Even by the age of two they know there must be a beginning, middle and an end. A boy must be naughty, be sent away to be roared at by Wild Things, overcome that threat and then come home to where people love him best. It must start well, things must go wrong and then, after a bit of a kerfuffle, be put right again. This doesn’t happen in the Father Christmas myth and so any child hearing it remains convinced that something still remains to go wrong that will need to be put right. When they think of the Red Man entering their room, they do not necessarily think of him as a soothing presence, but as one carrying an unresolved, vaguely threatening narrative charge.

In any number of modern retellings of the story, the Red Man’s arrival comes as the conclusion to the story, but is not the story itself. In this year’s wonderful Tumtum and Nutmeg’s Christmas Adventure, for example, in which Emily Bearn’s eponymous mice have to do battle with the fearsome Baron Toymouse, Father Christmas’s arrival is the reward for a battle well fought. You may say that his arrival is reward for a year’s worth of good behaviour, but in a child’s mind, those two things remain separate.

Additional ambiguity has arisen because the Red Man’s story has undergone so many tweaks since his conception. He is now a hybrid mash-up between the Dutch Sinterklaas and the English Lord Christmas, with the result being given a makeover by the Americans. Instead of leaving him with a richness and complexity that might ordinarily come from this cultural percolation, it has left him with a muddled narrative. He represents the possibility of reward for good behaviour, yes, but in the absence of anything to threaten punishment for bad behaviour, his position is doubly vague.
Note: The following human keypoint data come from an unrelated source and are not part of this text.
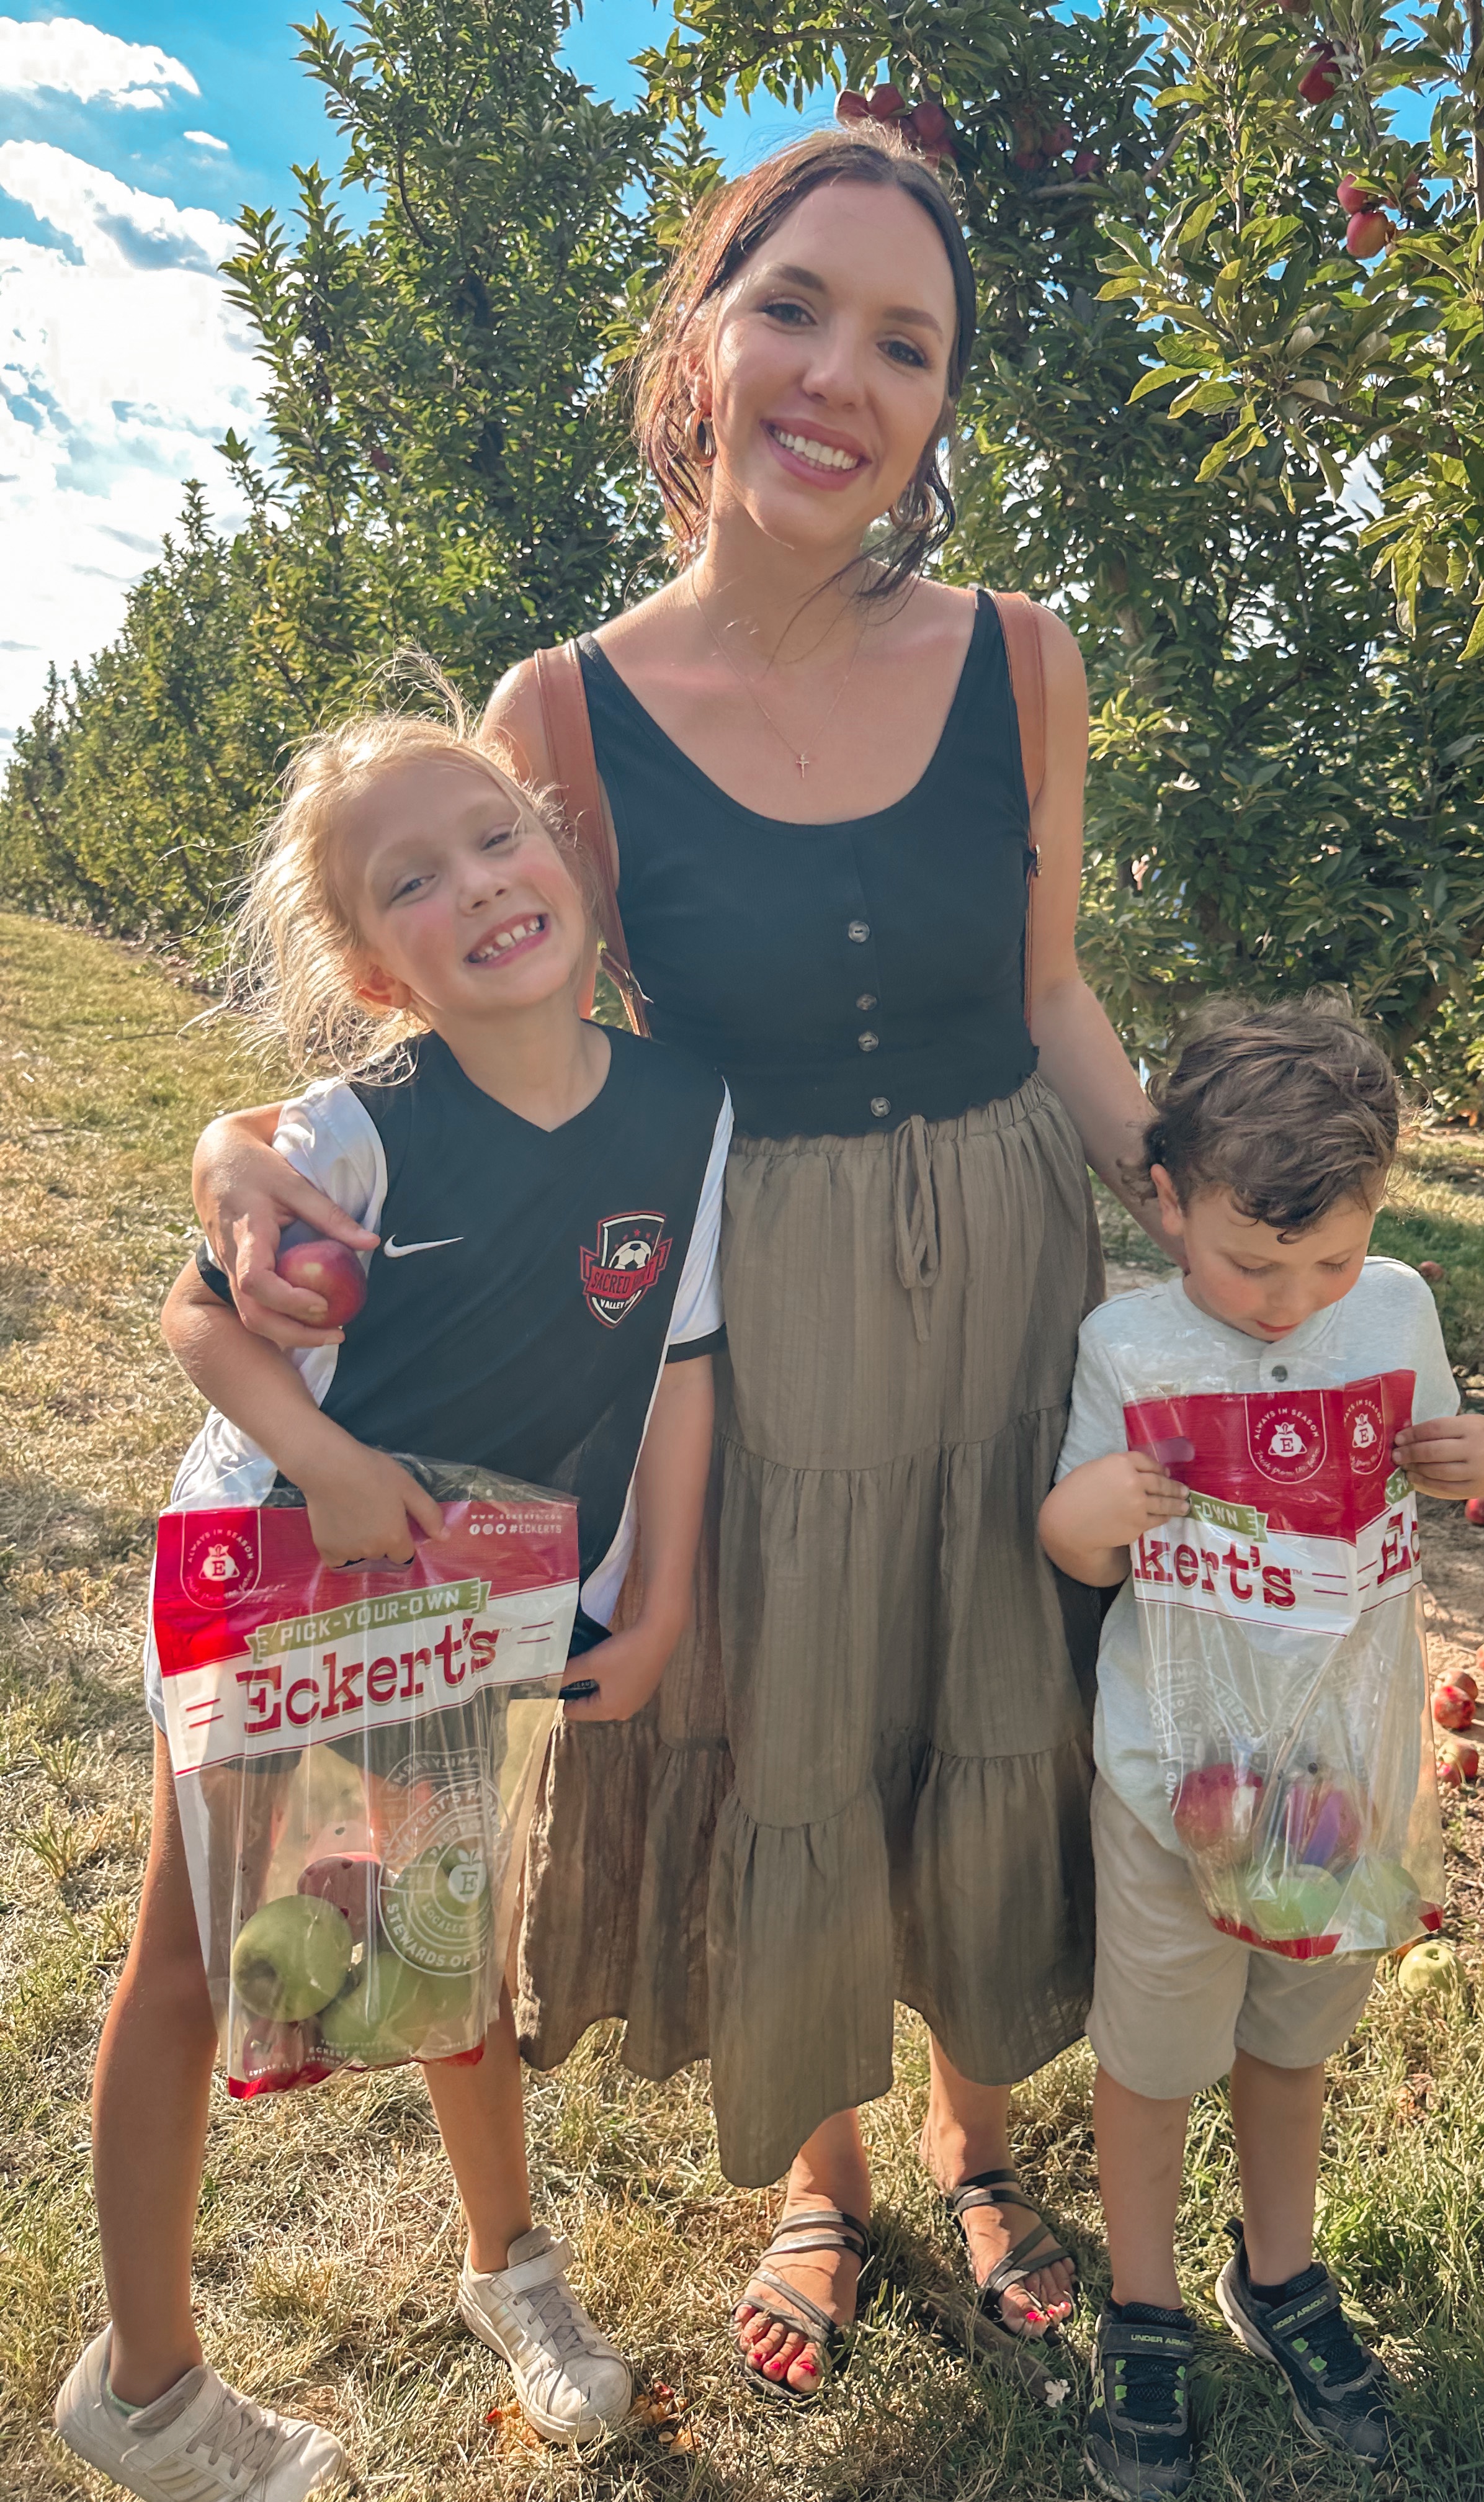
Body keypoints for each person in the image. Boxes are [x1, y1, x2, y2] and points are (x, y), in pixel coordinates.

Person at [187, 123, 1168, 2400]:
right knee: (786, 1708)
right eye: (797, 307)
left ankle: (978, 2134)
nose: (842, 375)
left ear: (938, 407)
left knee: (976, 1679)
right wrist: (252, 1145)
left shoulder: (1026, 659)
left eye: (904, 344)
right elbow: (464, 1019)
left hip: (1002, 1252)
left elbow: (1050, 991)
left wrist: (1211, 1229)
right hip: (754, 1283)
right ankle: (822, 2172)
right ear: (703, 342)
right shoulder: (562, 714)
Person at [56, 692, 730, 2500]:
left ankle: (509, 2266)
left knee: (448, 1923)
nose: (482, 885)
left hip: (471, 1600)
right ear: (372, 967)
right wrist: (331, 1464)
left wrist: (652, 1596)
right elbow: (204, 1312)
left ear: (568, 854)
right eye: (412, 880)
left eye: (499, 835)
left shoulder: (685, 1109)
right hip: (280, 1576)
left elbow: (684, 1357)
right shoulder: (356, 1136)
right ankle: (143, 2384)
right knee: (194, 1961)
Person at [1040, 1001, 1484, 2498]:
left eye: (1327, 1260)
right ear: (1169, 1196)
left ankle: (1281, 2272)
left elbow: (1450, 1459)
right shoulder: (1127, 1342)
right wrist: (1099, 1512)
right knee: (1156, 2055)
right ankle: (1143, 2304)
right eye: (1254, 1262)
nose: (1289, 1298)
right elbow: (1070, 1542)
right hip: (1174, 1777)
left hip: (1338, 1782)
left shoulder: (1391, 1313)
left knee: (1290, 2043)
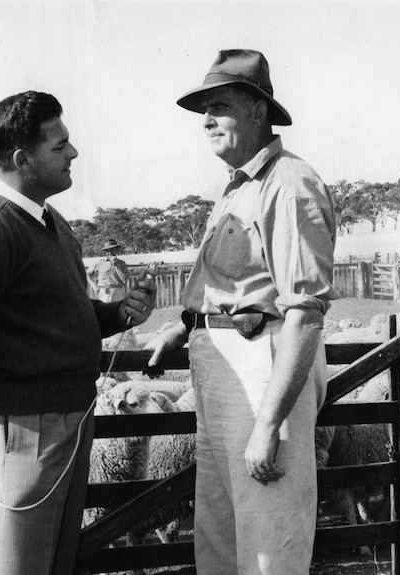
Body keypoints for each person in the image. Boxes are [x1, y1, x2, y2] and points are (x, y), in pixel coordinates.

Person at [0, 90, 156, 575]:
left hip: (67, 420)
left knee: (52, 565)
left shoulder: (49, 222)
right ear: (21, 159)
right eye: (60, 145)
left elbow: (55, 316)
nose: (73, 153)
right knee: (15, 566)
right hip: (18, 431)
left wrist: (117, 314)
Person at [148, 49, 339, 575]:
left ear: (258, 112)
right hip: (220, 366)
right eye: (203, 109)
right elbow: (230, 282)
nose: (206, 120)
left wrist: (268, 423)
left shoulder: (289, 183)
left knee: (268, 537)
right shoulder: (239, 187)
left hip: (262, 365)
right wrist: (185, 327)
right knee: (220, 532)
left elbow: (303, 312)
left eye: (220, 106)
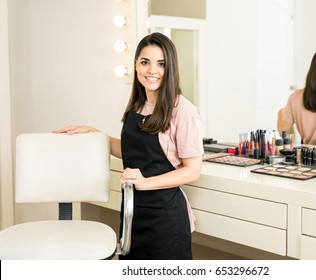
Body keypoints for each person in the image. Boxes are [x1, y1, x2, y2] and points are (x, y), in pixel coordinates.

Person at [54, 32, 204, 260]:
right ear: (136, 65)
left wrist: (145, 183)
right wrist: (97, 136)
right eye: (145, 62)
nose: (152, 70)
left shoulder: (183, 111)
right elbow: (132, 152)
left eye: (161, 64)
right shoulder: (137, 105)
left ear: (170, 68)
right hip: (133, 212)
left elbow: (193, 170)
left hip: (165, 217)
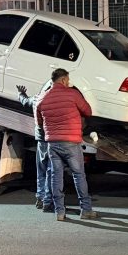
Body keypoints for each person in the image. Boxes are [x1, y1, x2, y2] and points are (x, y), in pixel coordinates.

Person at [35, 68, 97, 221]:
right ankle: (86, 210)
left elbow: (39, 123)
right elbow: (88, 111)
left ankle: (60, 212)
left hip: (53, 143)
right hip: (71, 143)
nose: (69, 83)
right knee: (79, 175)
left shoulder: (43, 98)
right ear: (63, 80)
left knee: (56, 177)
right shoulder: (72, 94)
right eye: (68, 80)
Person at [17, 80, 52, 210]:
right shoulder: (55, 100)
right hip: (53, 140)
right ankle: (47, 199)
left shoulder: (37, 99)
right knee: (51, 170)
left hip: (41, 140)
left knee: (41, 170)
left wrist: (21, 94)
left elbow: (25, 102)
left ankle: (40, 197)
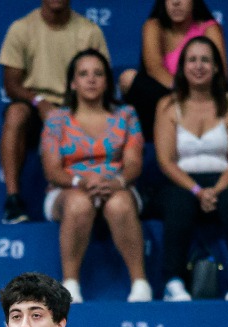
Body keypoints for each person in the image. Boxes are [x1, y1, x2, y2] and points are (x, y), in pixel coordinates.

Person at [40, 48, 151, 303]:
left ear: (107, 81)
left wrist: (117, 183)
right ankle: (70, 286)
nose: (91, 79)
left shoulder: (127, 115)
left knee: (120, 203)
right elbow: (52, 170)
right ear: (73, 82)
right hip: (68, 189)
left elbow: (134, 163)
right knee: (79, 204)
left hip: (118, 185)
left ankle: (140, 284)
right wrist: (81, 182)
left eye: (98, 74)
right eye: (84, 74)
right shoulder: (56, 119)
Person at [153, 34, 228, 301]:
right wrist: (198, 190)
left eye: (205, 60)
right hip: (182, 181)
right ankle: (173, 283)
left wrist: (216, 189)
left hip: (223, 180)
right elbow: (165, 161)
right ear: (182, 67)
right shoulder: (167, 105)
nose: (199, 66)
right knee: (178, 203)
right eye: (192, 60)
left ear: (217, 67)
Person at [0, 0, 110, 224]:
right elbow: (11, 85)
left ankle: (97, 195)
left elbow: (101, 78)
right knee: (15, 114)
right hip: (35, 107)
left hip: (76, 106)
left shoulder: (89, 31)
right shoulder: (21, 28)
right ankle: (13, 200)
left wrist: (70, 110)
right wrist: (39, 102)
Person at [119, 0, 226, 141]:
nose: (176, 2)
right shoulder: (153, 26)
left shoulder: (210, 29)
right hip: (166, 98)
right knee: (128, 78)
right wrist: (184, 95)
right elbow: (154, 69)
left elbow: (221, 74)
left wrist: (194, 96)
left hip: (202, 98)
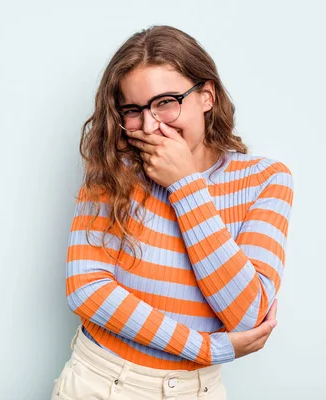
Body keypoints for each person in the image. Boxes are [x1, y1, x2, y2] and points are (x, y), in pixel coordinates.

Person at [52, 25, 294, 400]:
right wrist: (207, 348)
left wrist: (185, 184)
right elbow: (87, 290)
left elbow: (248, 316)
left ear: (206, 97)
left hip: (197, 392)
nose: (150, 126)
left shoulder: (266, 180)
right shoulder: (115, 173)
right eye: (133, 110)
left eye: (166, 101)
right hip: (101, 384)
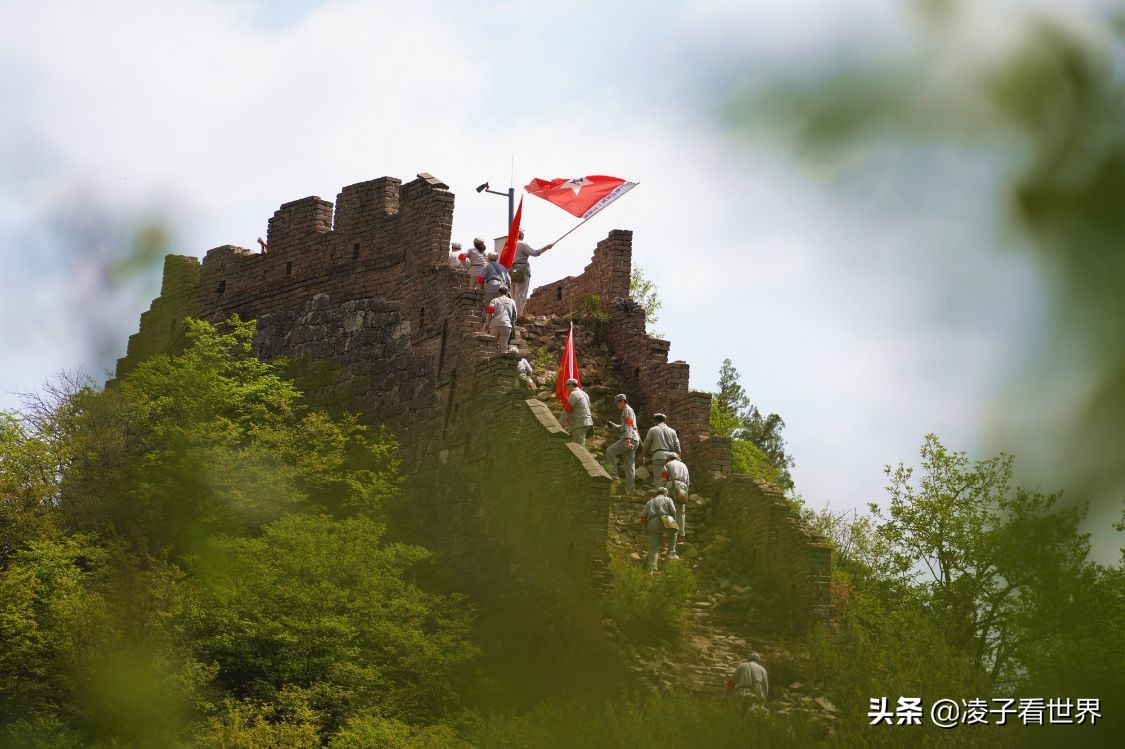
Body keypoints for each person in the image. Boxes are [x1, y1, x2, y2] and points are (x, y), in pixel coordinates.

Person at [509, 230, 554, 316]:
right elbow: (535, 253)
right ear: (522, 236)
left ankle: (511, 314)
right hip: (522, 270)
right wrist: (546, 247)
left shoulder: (510, 245)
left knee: (513, 294)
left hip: (512, 270)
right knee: (521, 294)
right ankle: (518, 315)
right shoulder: (522, 244)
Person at [604, 393, 640, 491]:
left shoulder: (627, 410)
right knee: (629, 466)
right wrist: (613, 425)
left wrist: (627, 438)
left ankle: (614, 474)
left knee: (610, 451)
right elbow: (625, 426)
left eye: (617, 403)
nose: (617, 405)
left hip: (629, 438)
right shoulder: (629, 410)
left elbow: (629, 424)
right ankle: (630, 489)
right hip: (634, 439)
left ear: (622, 401)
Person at [640, 487, 679, 572]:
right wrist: (673, 521)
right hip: (666, 518)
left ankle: (651, 569)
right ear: (665, 493)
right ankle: (671, 552)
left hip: (653, 522)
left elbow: (643, 516)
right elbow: (673, 511)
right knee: (675, 532)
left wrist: (645, 528)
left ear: (657, 493)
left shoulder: (650, 502)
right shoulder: (668, 499)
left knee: (654, 548)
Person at [640, 413, 681, 487]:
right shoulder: (673, 431)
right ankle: (669, 497)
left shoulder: (652, 430)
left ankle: (660, 497)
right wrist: (679, 459)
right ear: (665, 421)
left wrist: (643, 456)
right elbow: (678, 447)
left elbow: (646, 444)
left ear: (655, 421)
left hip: (658, 457)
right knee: (670, 480)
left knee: (659, 480)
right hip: (671, 458)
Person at [661, 452, 690, 552]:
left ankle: (669, 532)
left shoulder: (667, 465)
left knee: (668, 511)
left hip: (671, 487)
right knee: (681, 512)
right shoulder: (684, 466)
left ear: (669, 458)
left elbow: (663, 478)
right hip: (683, 488)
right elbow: (688, 481)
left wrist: (661, 490)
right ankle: (681, 535)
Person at [728, 652, 769, 719]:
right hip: (757, 697)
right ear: (758, 661)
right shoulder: (763, 670)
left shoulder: (742, 666)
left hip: (742, 694)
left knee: (739, 717)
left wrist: (726, 697)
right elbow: (765, 689)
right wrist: (763, 703)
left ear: (748, 659)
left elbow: (731, 682)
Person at [481, 252, 511, 325]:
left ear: (488, 257)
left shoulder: (487, 266)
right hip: (503, 290)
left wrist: (480, 288)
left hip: (491, 288)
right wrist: (508, 290)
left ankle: (487, 324)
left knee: (488, 307)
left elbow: (481, 278)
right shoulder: (503, 267)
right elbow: (509, 280)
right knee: (500, 309)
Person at [563, 378, 593, 446]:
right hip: (585, 422)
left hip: (579, 423)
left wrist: (560, 424)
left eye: (567, 386)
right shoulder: (584, 394)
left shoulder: (574, 394)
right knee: (567, 435)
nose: (566, 388)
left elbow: (568, 409)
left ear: (571, 385)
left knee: (579, 445)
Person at [487, 286, 517, 351]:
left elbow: (489, 312)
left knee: (492, 346)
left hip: (494, 325)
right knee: (503, 348)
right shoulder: (512, 302)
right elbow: (515, 315)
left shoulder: (494, 300)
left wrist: (488, 322)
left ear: (498, 292)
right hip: (506, 325)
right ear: (507, 293)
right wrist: (510, 322)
His fundamental problem is that he is missing a partner. He is Bodie without Doyle, Garfunkel without Simon, Laurel without Hardy. He needs someone to work with and against, someone to be bad so that he can be good, someone to threaten a child so that he can bring peace. It comes as no surprise to find that he retains cultural relevance in those countries where they have kept alive his alter ego. In Germany, for example, where specialists in cruel morality tales have always prospered, the Red Man — St Nicholas in Christian years — came with an opposite number: the properly terrifying Krampus. This chap had a leather face and horns and used to enjoy birching young women when he was not otherwise scaring children with rusty chains and bells. With this sort of character around to punish bad boys, St Nicholas’s arrival would be greeted with relief. It would be the conclusion to a struggle with the Krampus, which makes narrative sense. In Holland Sinterklaas used to have a counterpart, Black Peter, whose role has been downplayed and altered on account of quite proper ethnic sensibilities.

But before we start promulgating the idea of the Krampus in this country we ought to think a moment about what we might lose. After all, it is quite a good thing to have a vaguely menacing figure — rather than a howling psychopath — about the place whom we can control. We all know that if a child goes through his or her life without experiencing a flicker of stress — by which I mean a slight interruption in their homeostasis rather then the screaming heebie-jeebies — they never develop any resilience to the slings and arrows that at some point outrageous fortune is bound to send their way. They’ll crumple under the impact of a call from the Inland Revenue. They’ll weep as England exit the World Cup. Part of our role as parents is to expose children to mild, predictable stress every now and then.

So this year the stockings might come in off the washing line. They might go on the chimney and next year they might be outside Max’s room. Little by little the Red Man will come closer and closer and with each year my son will become a little less terrified of strange men in beards. Whether that is a good thing is another question.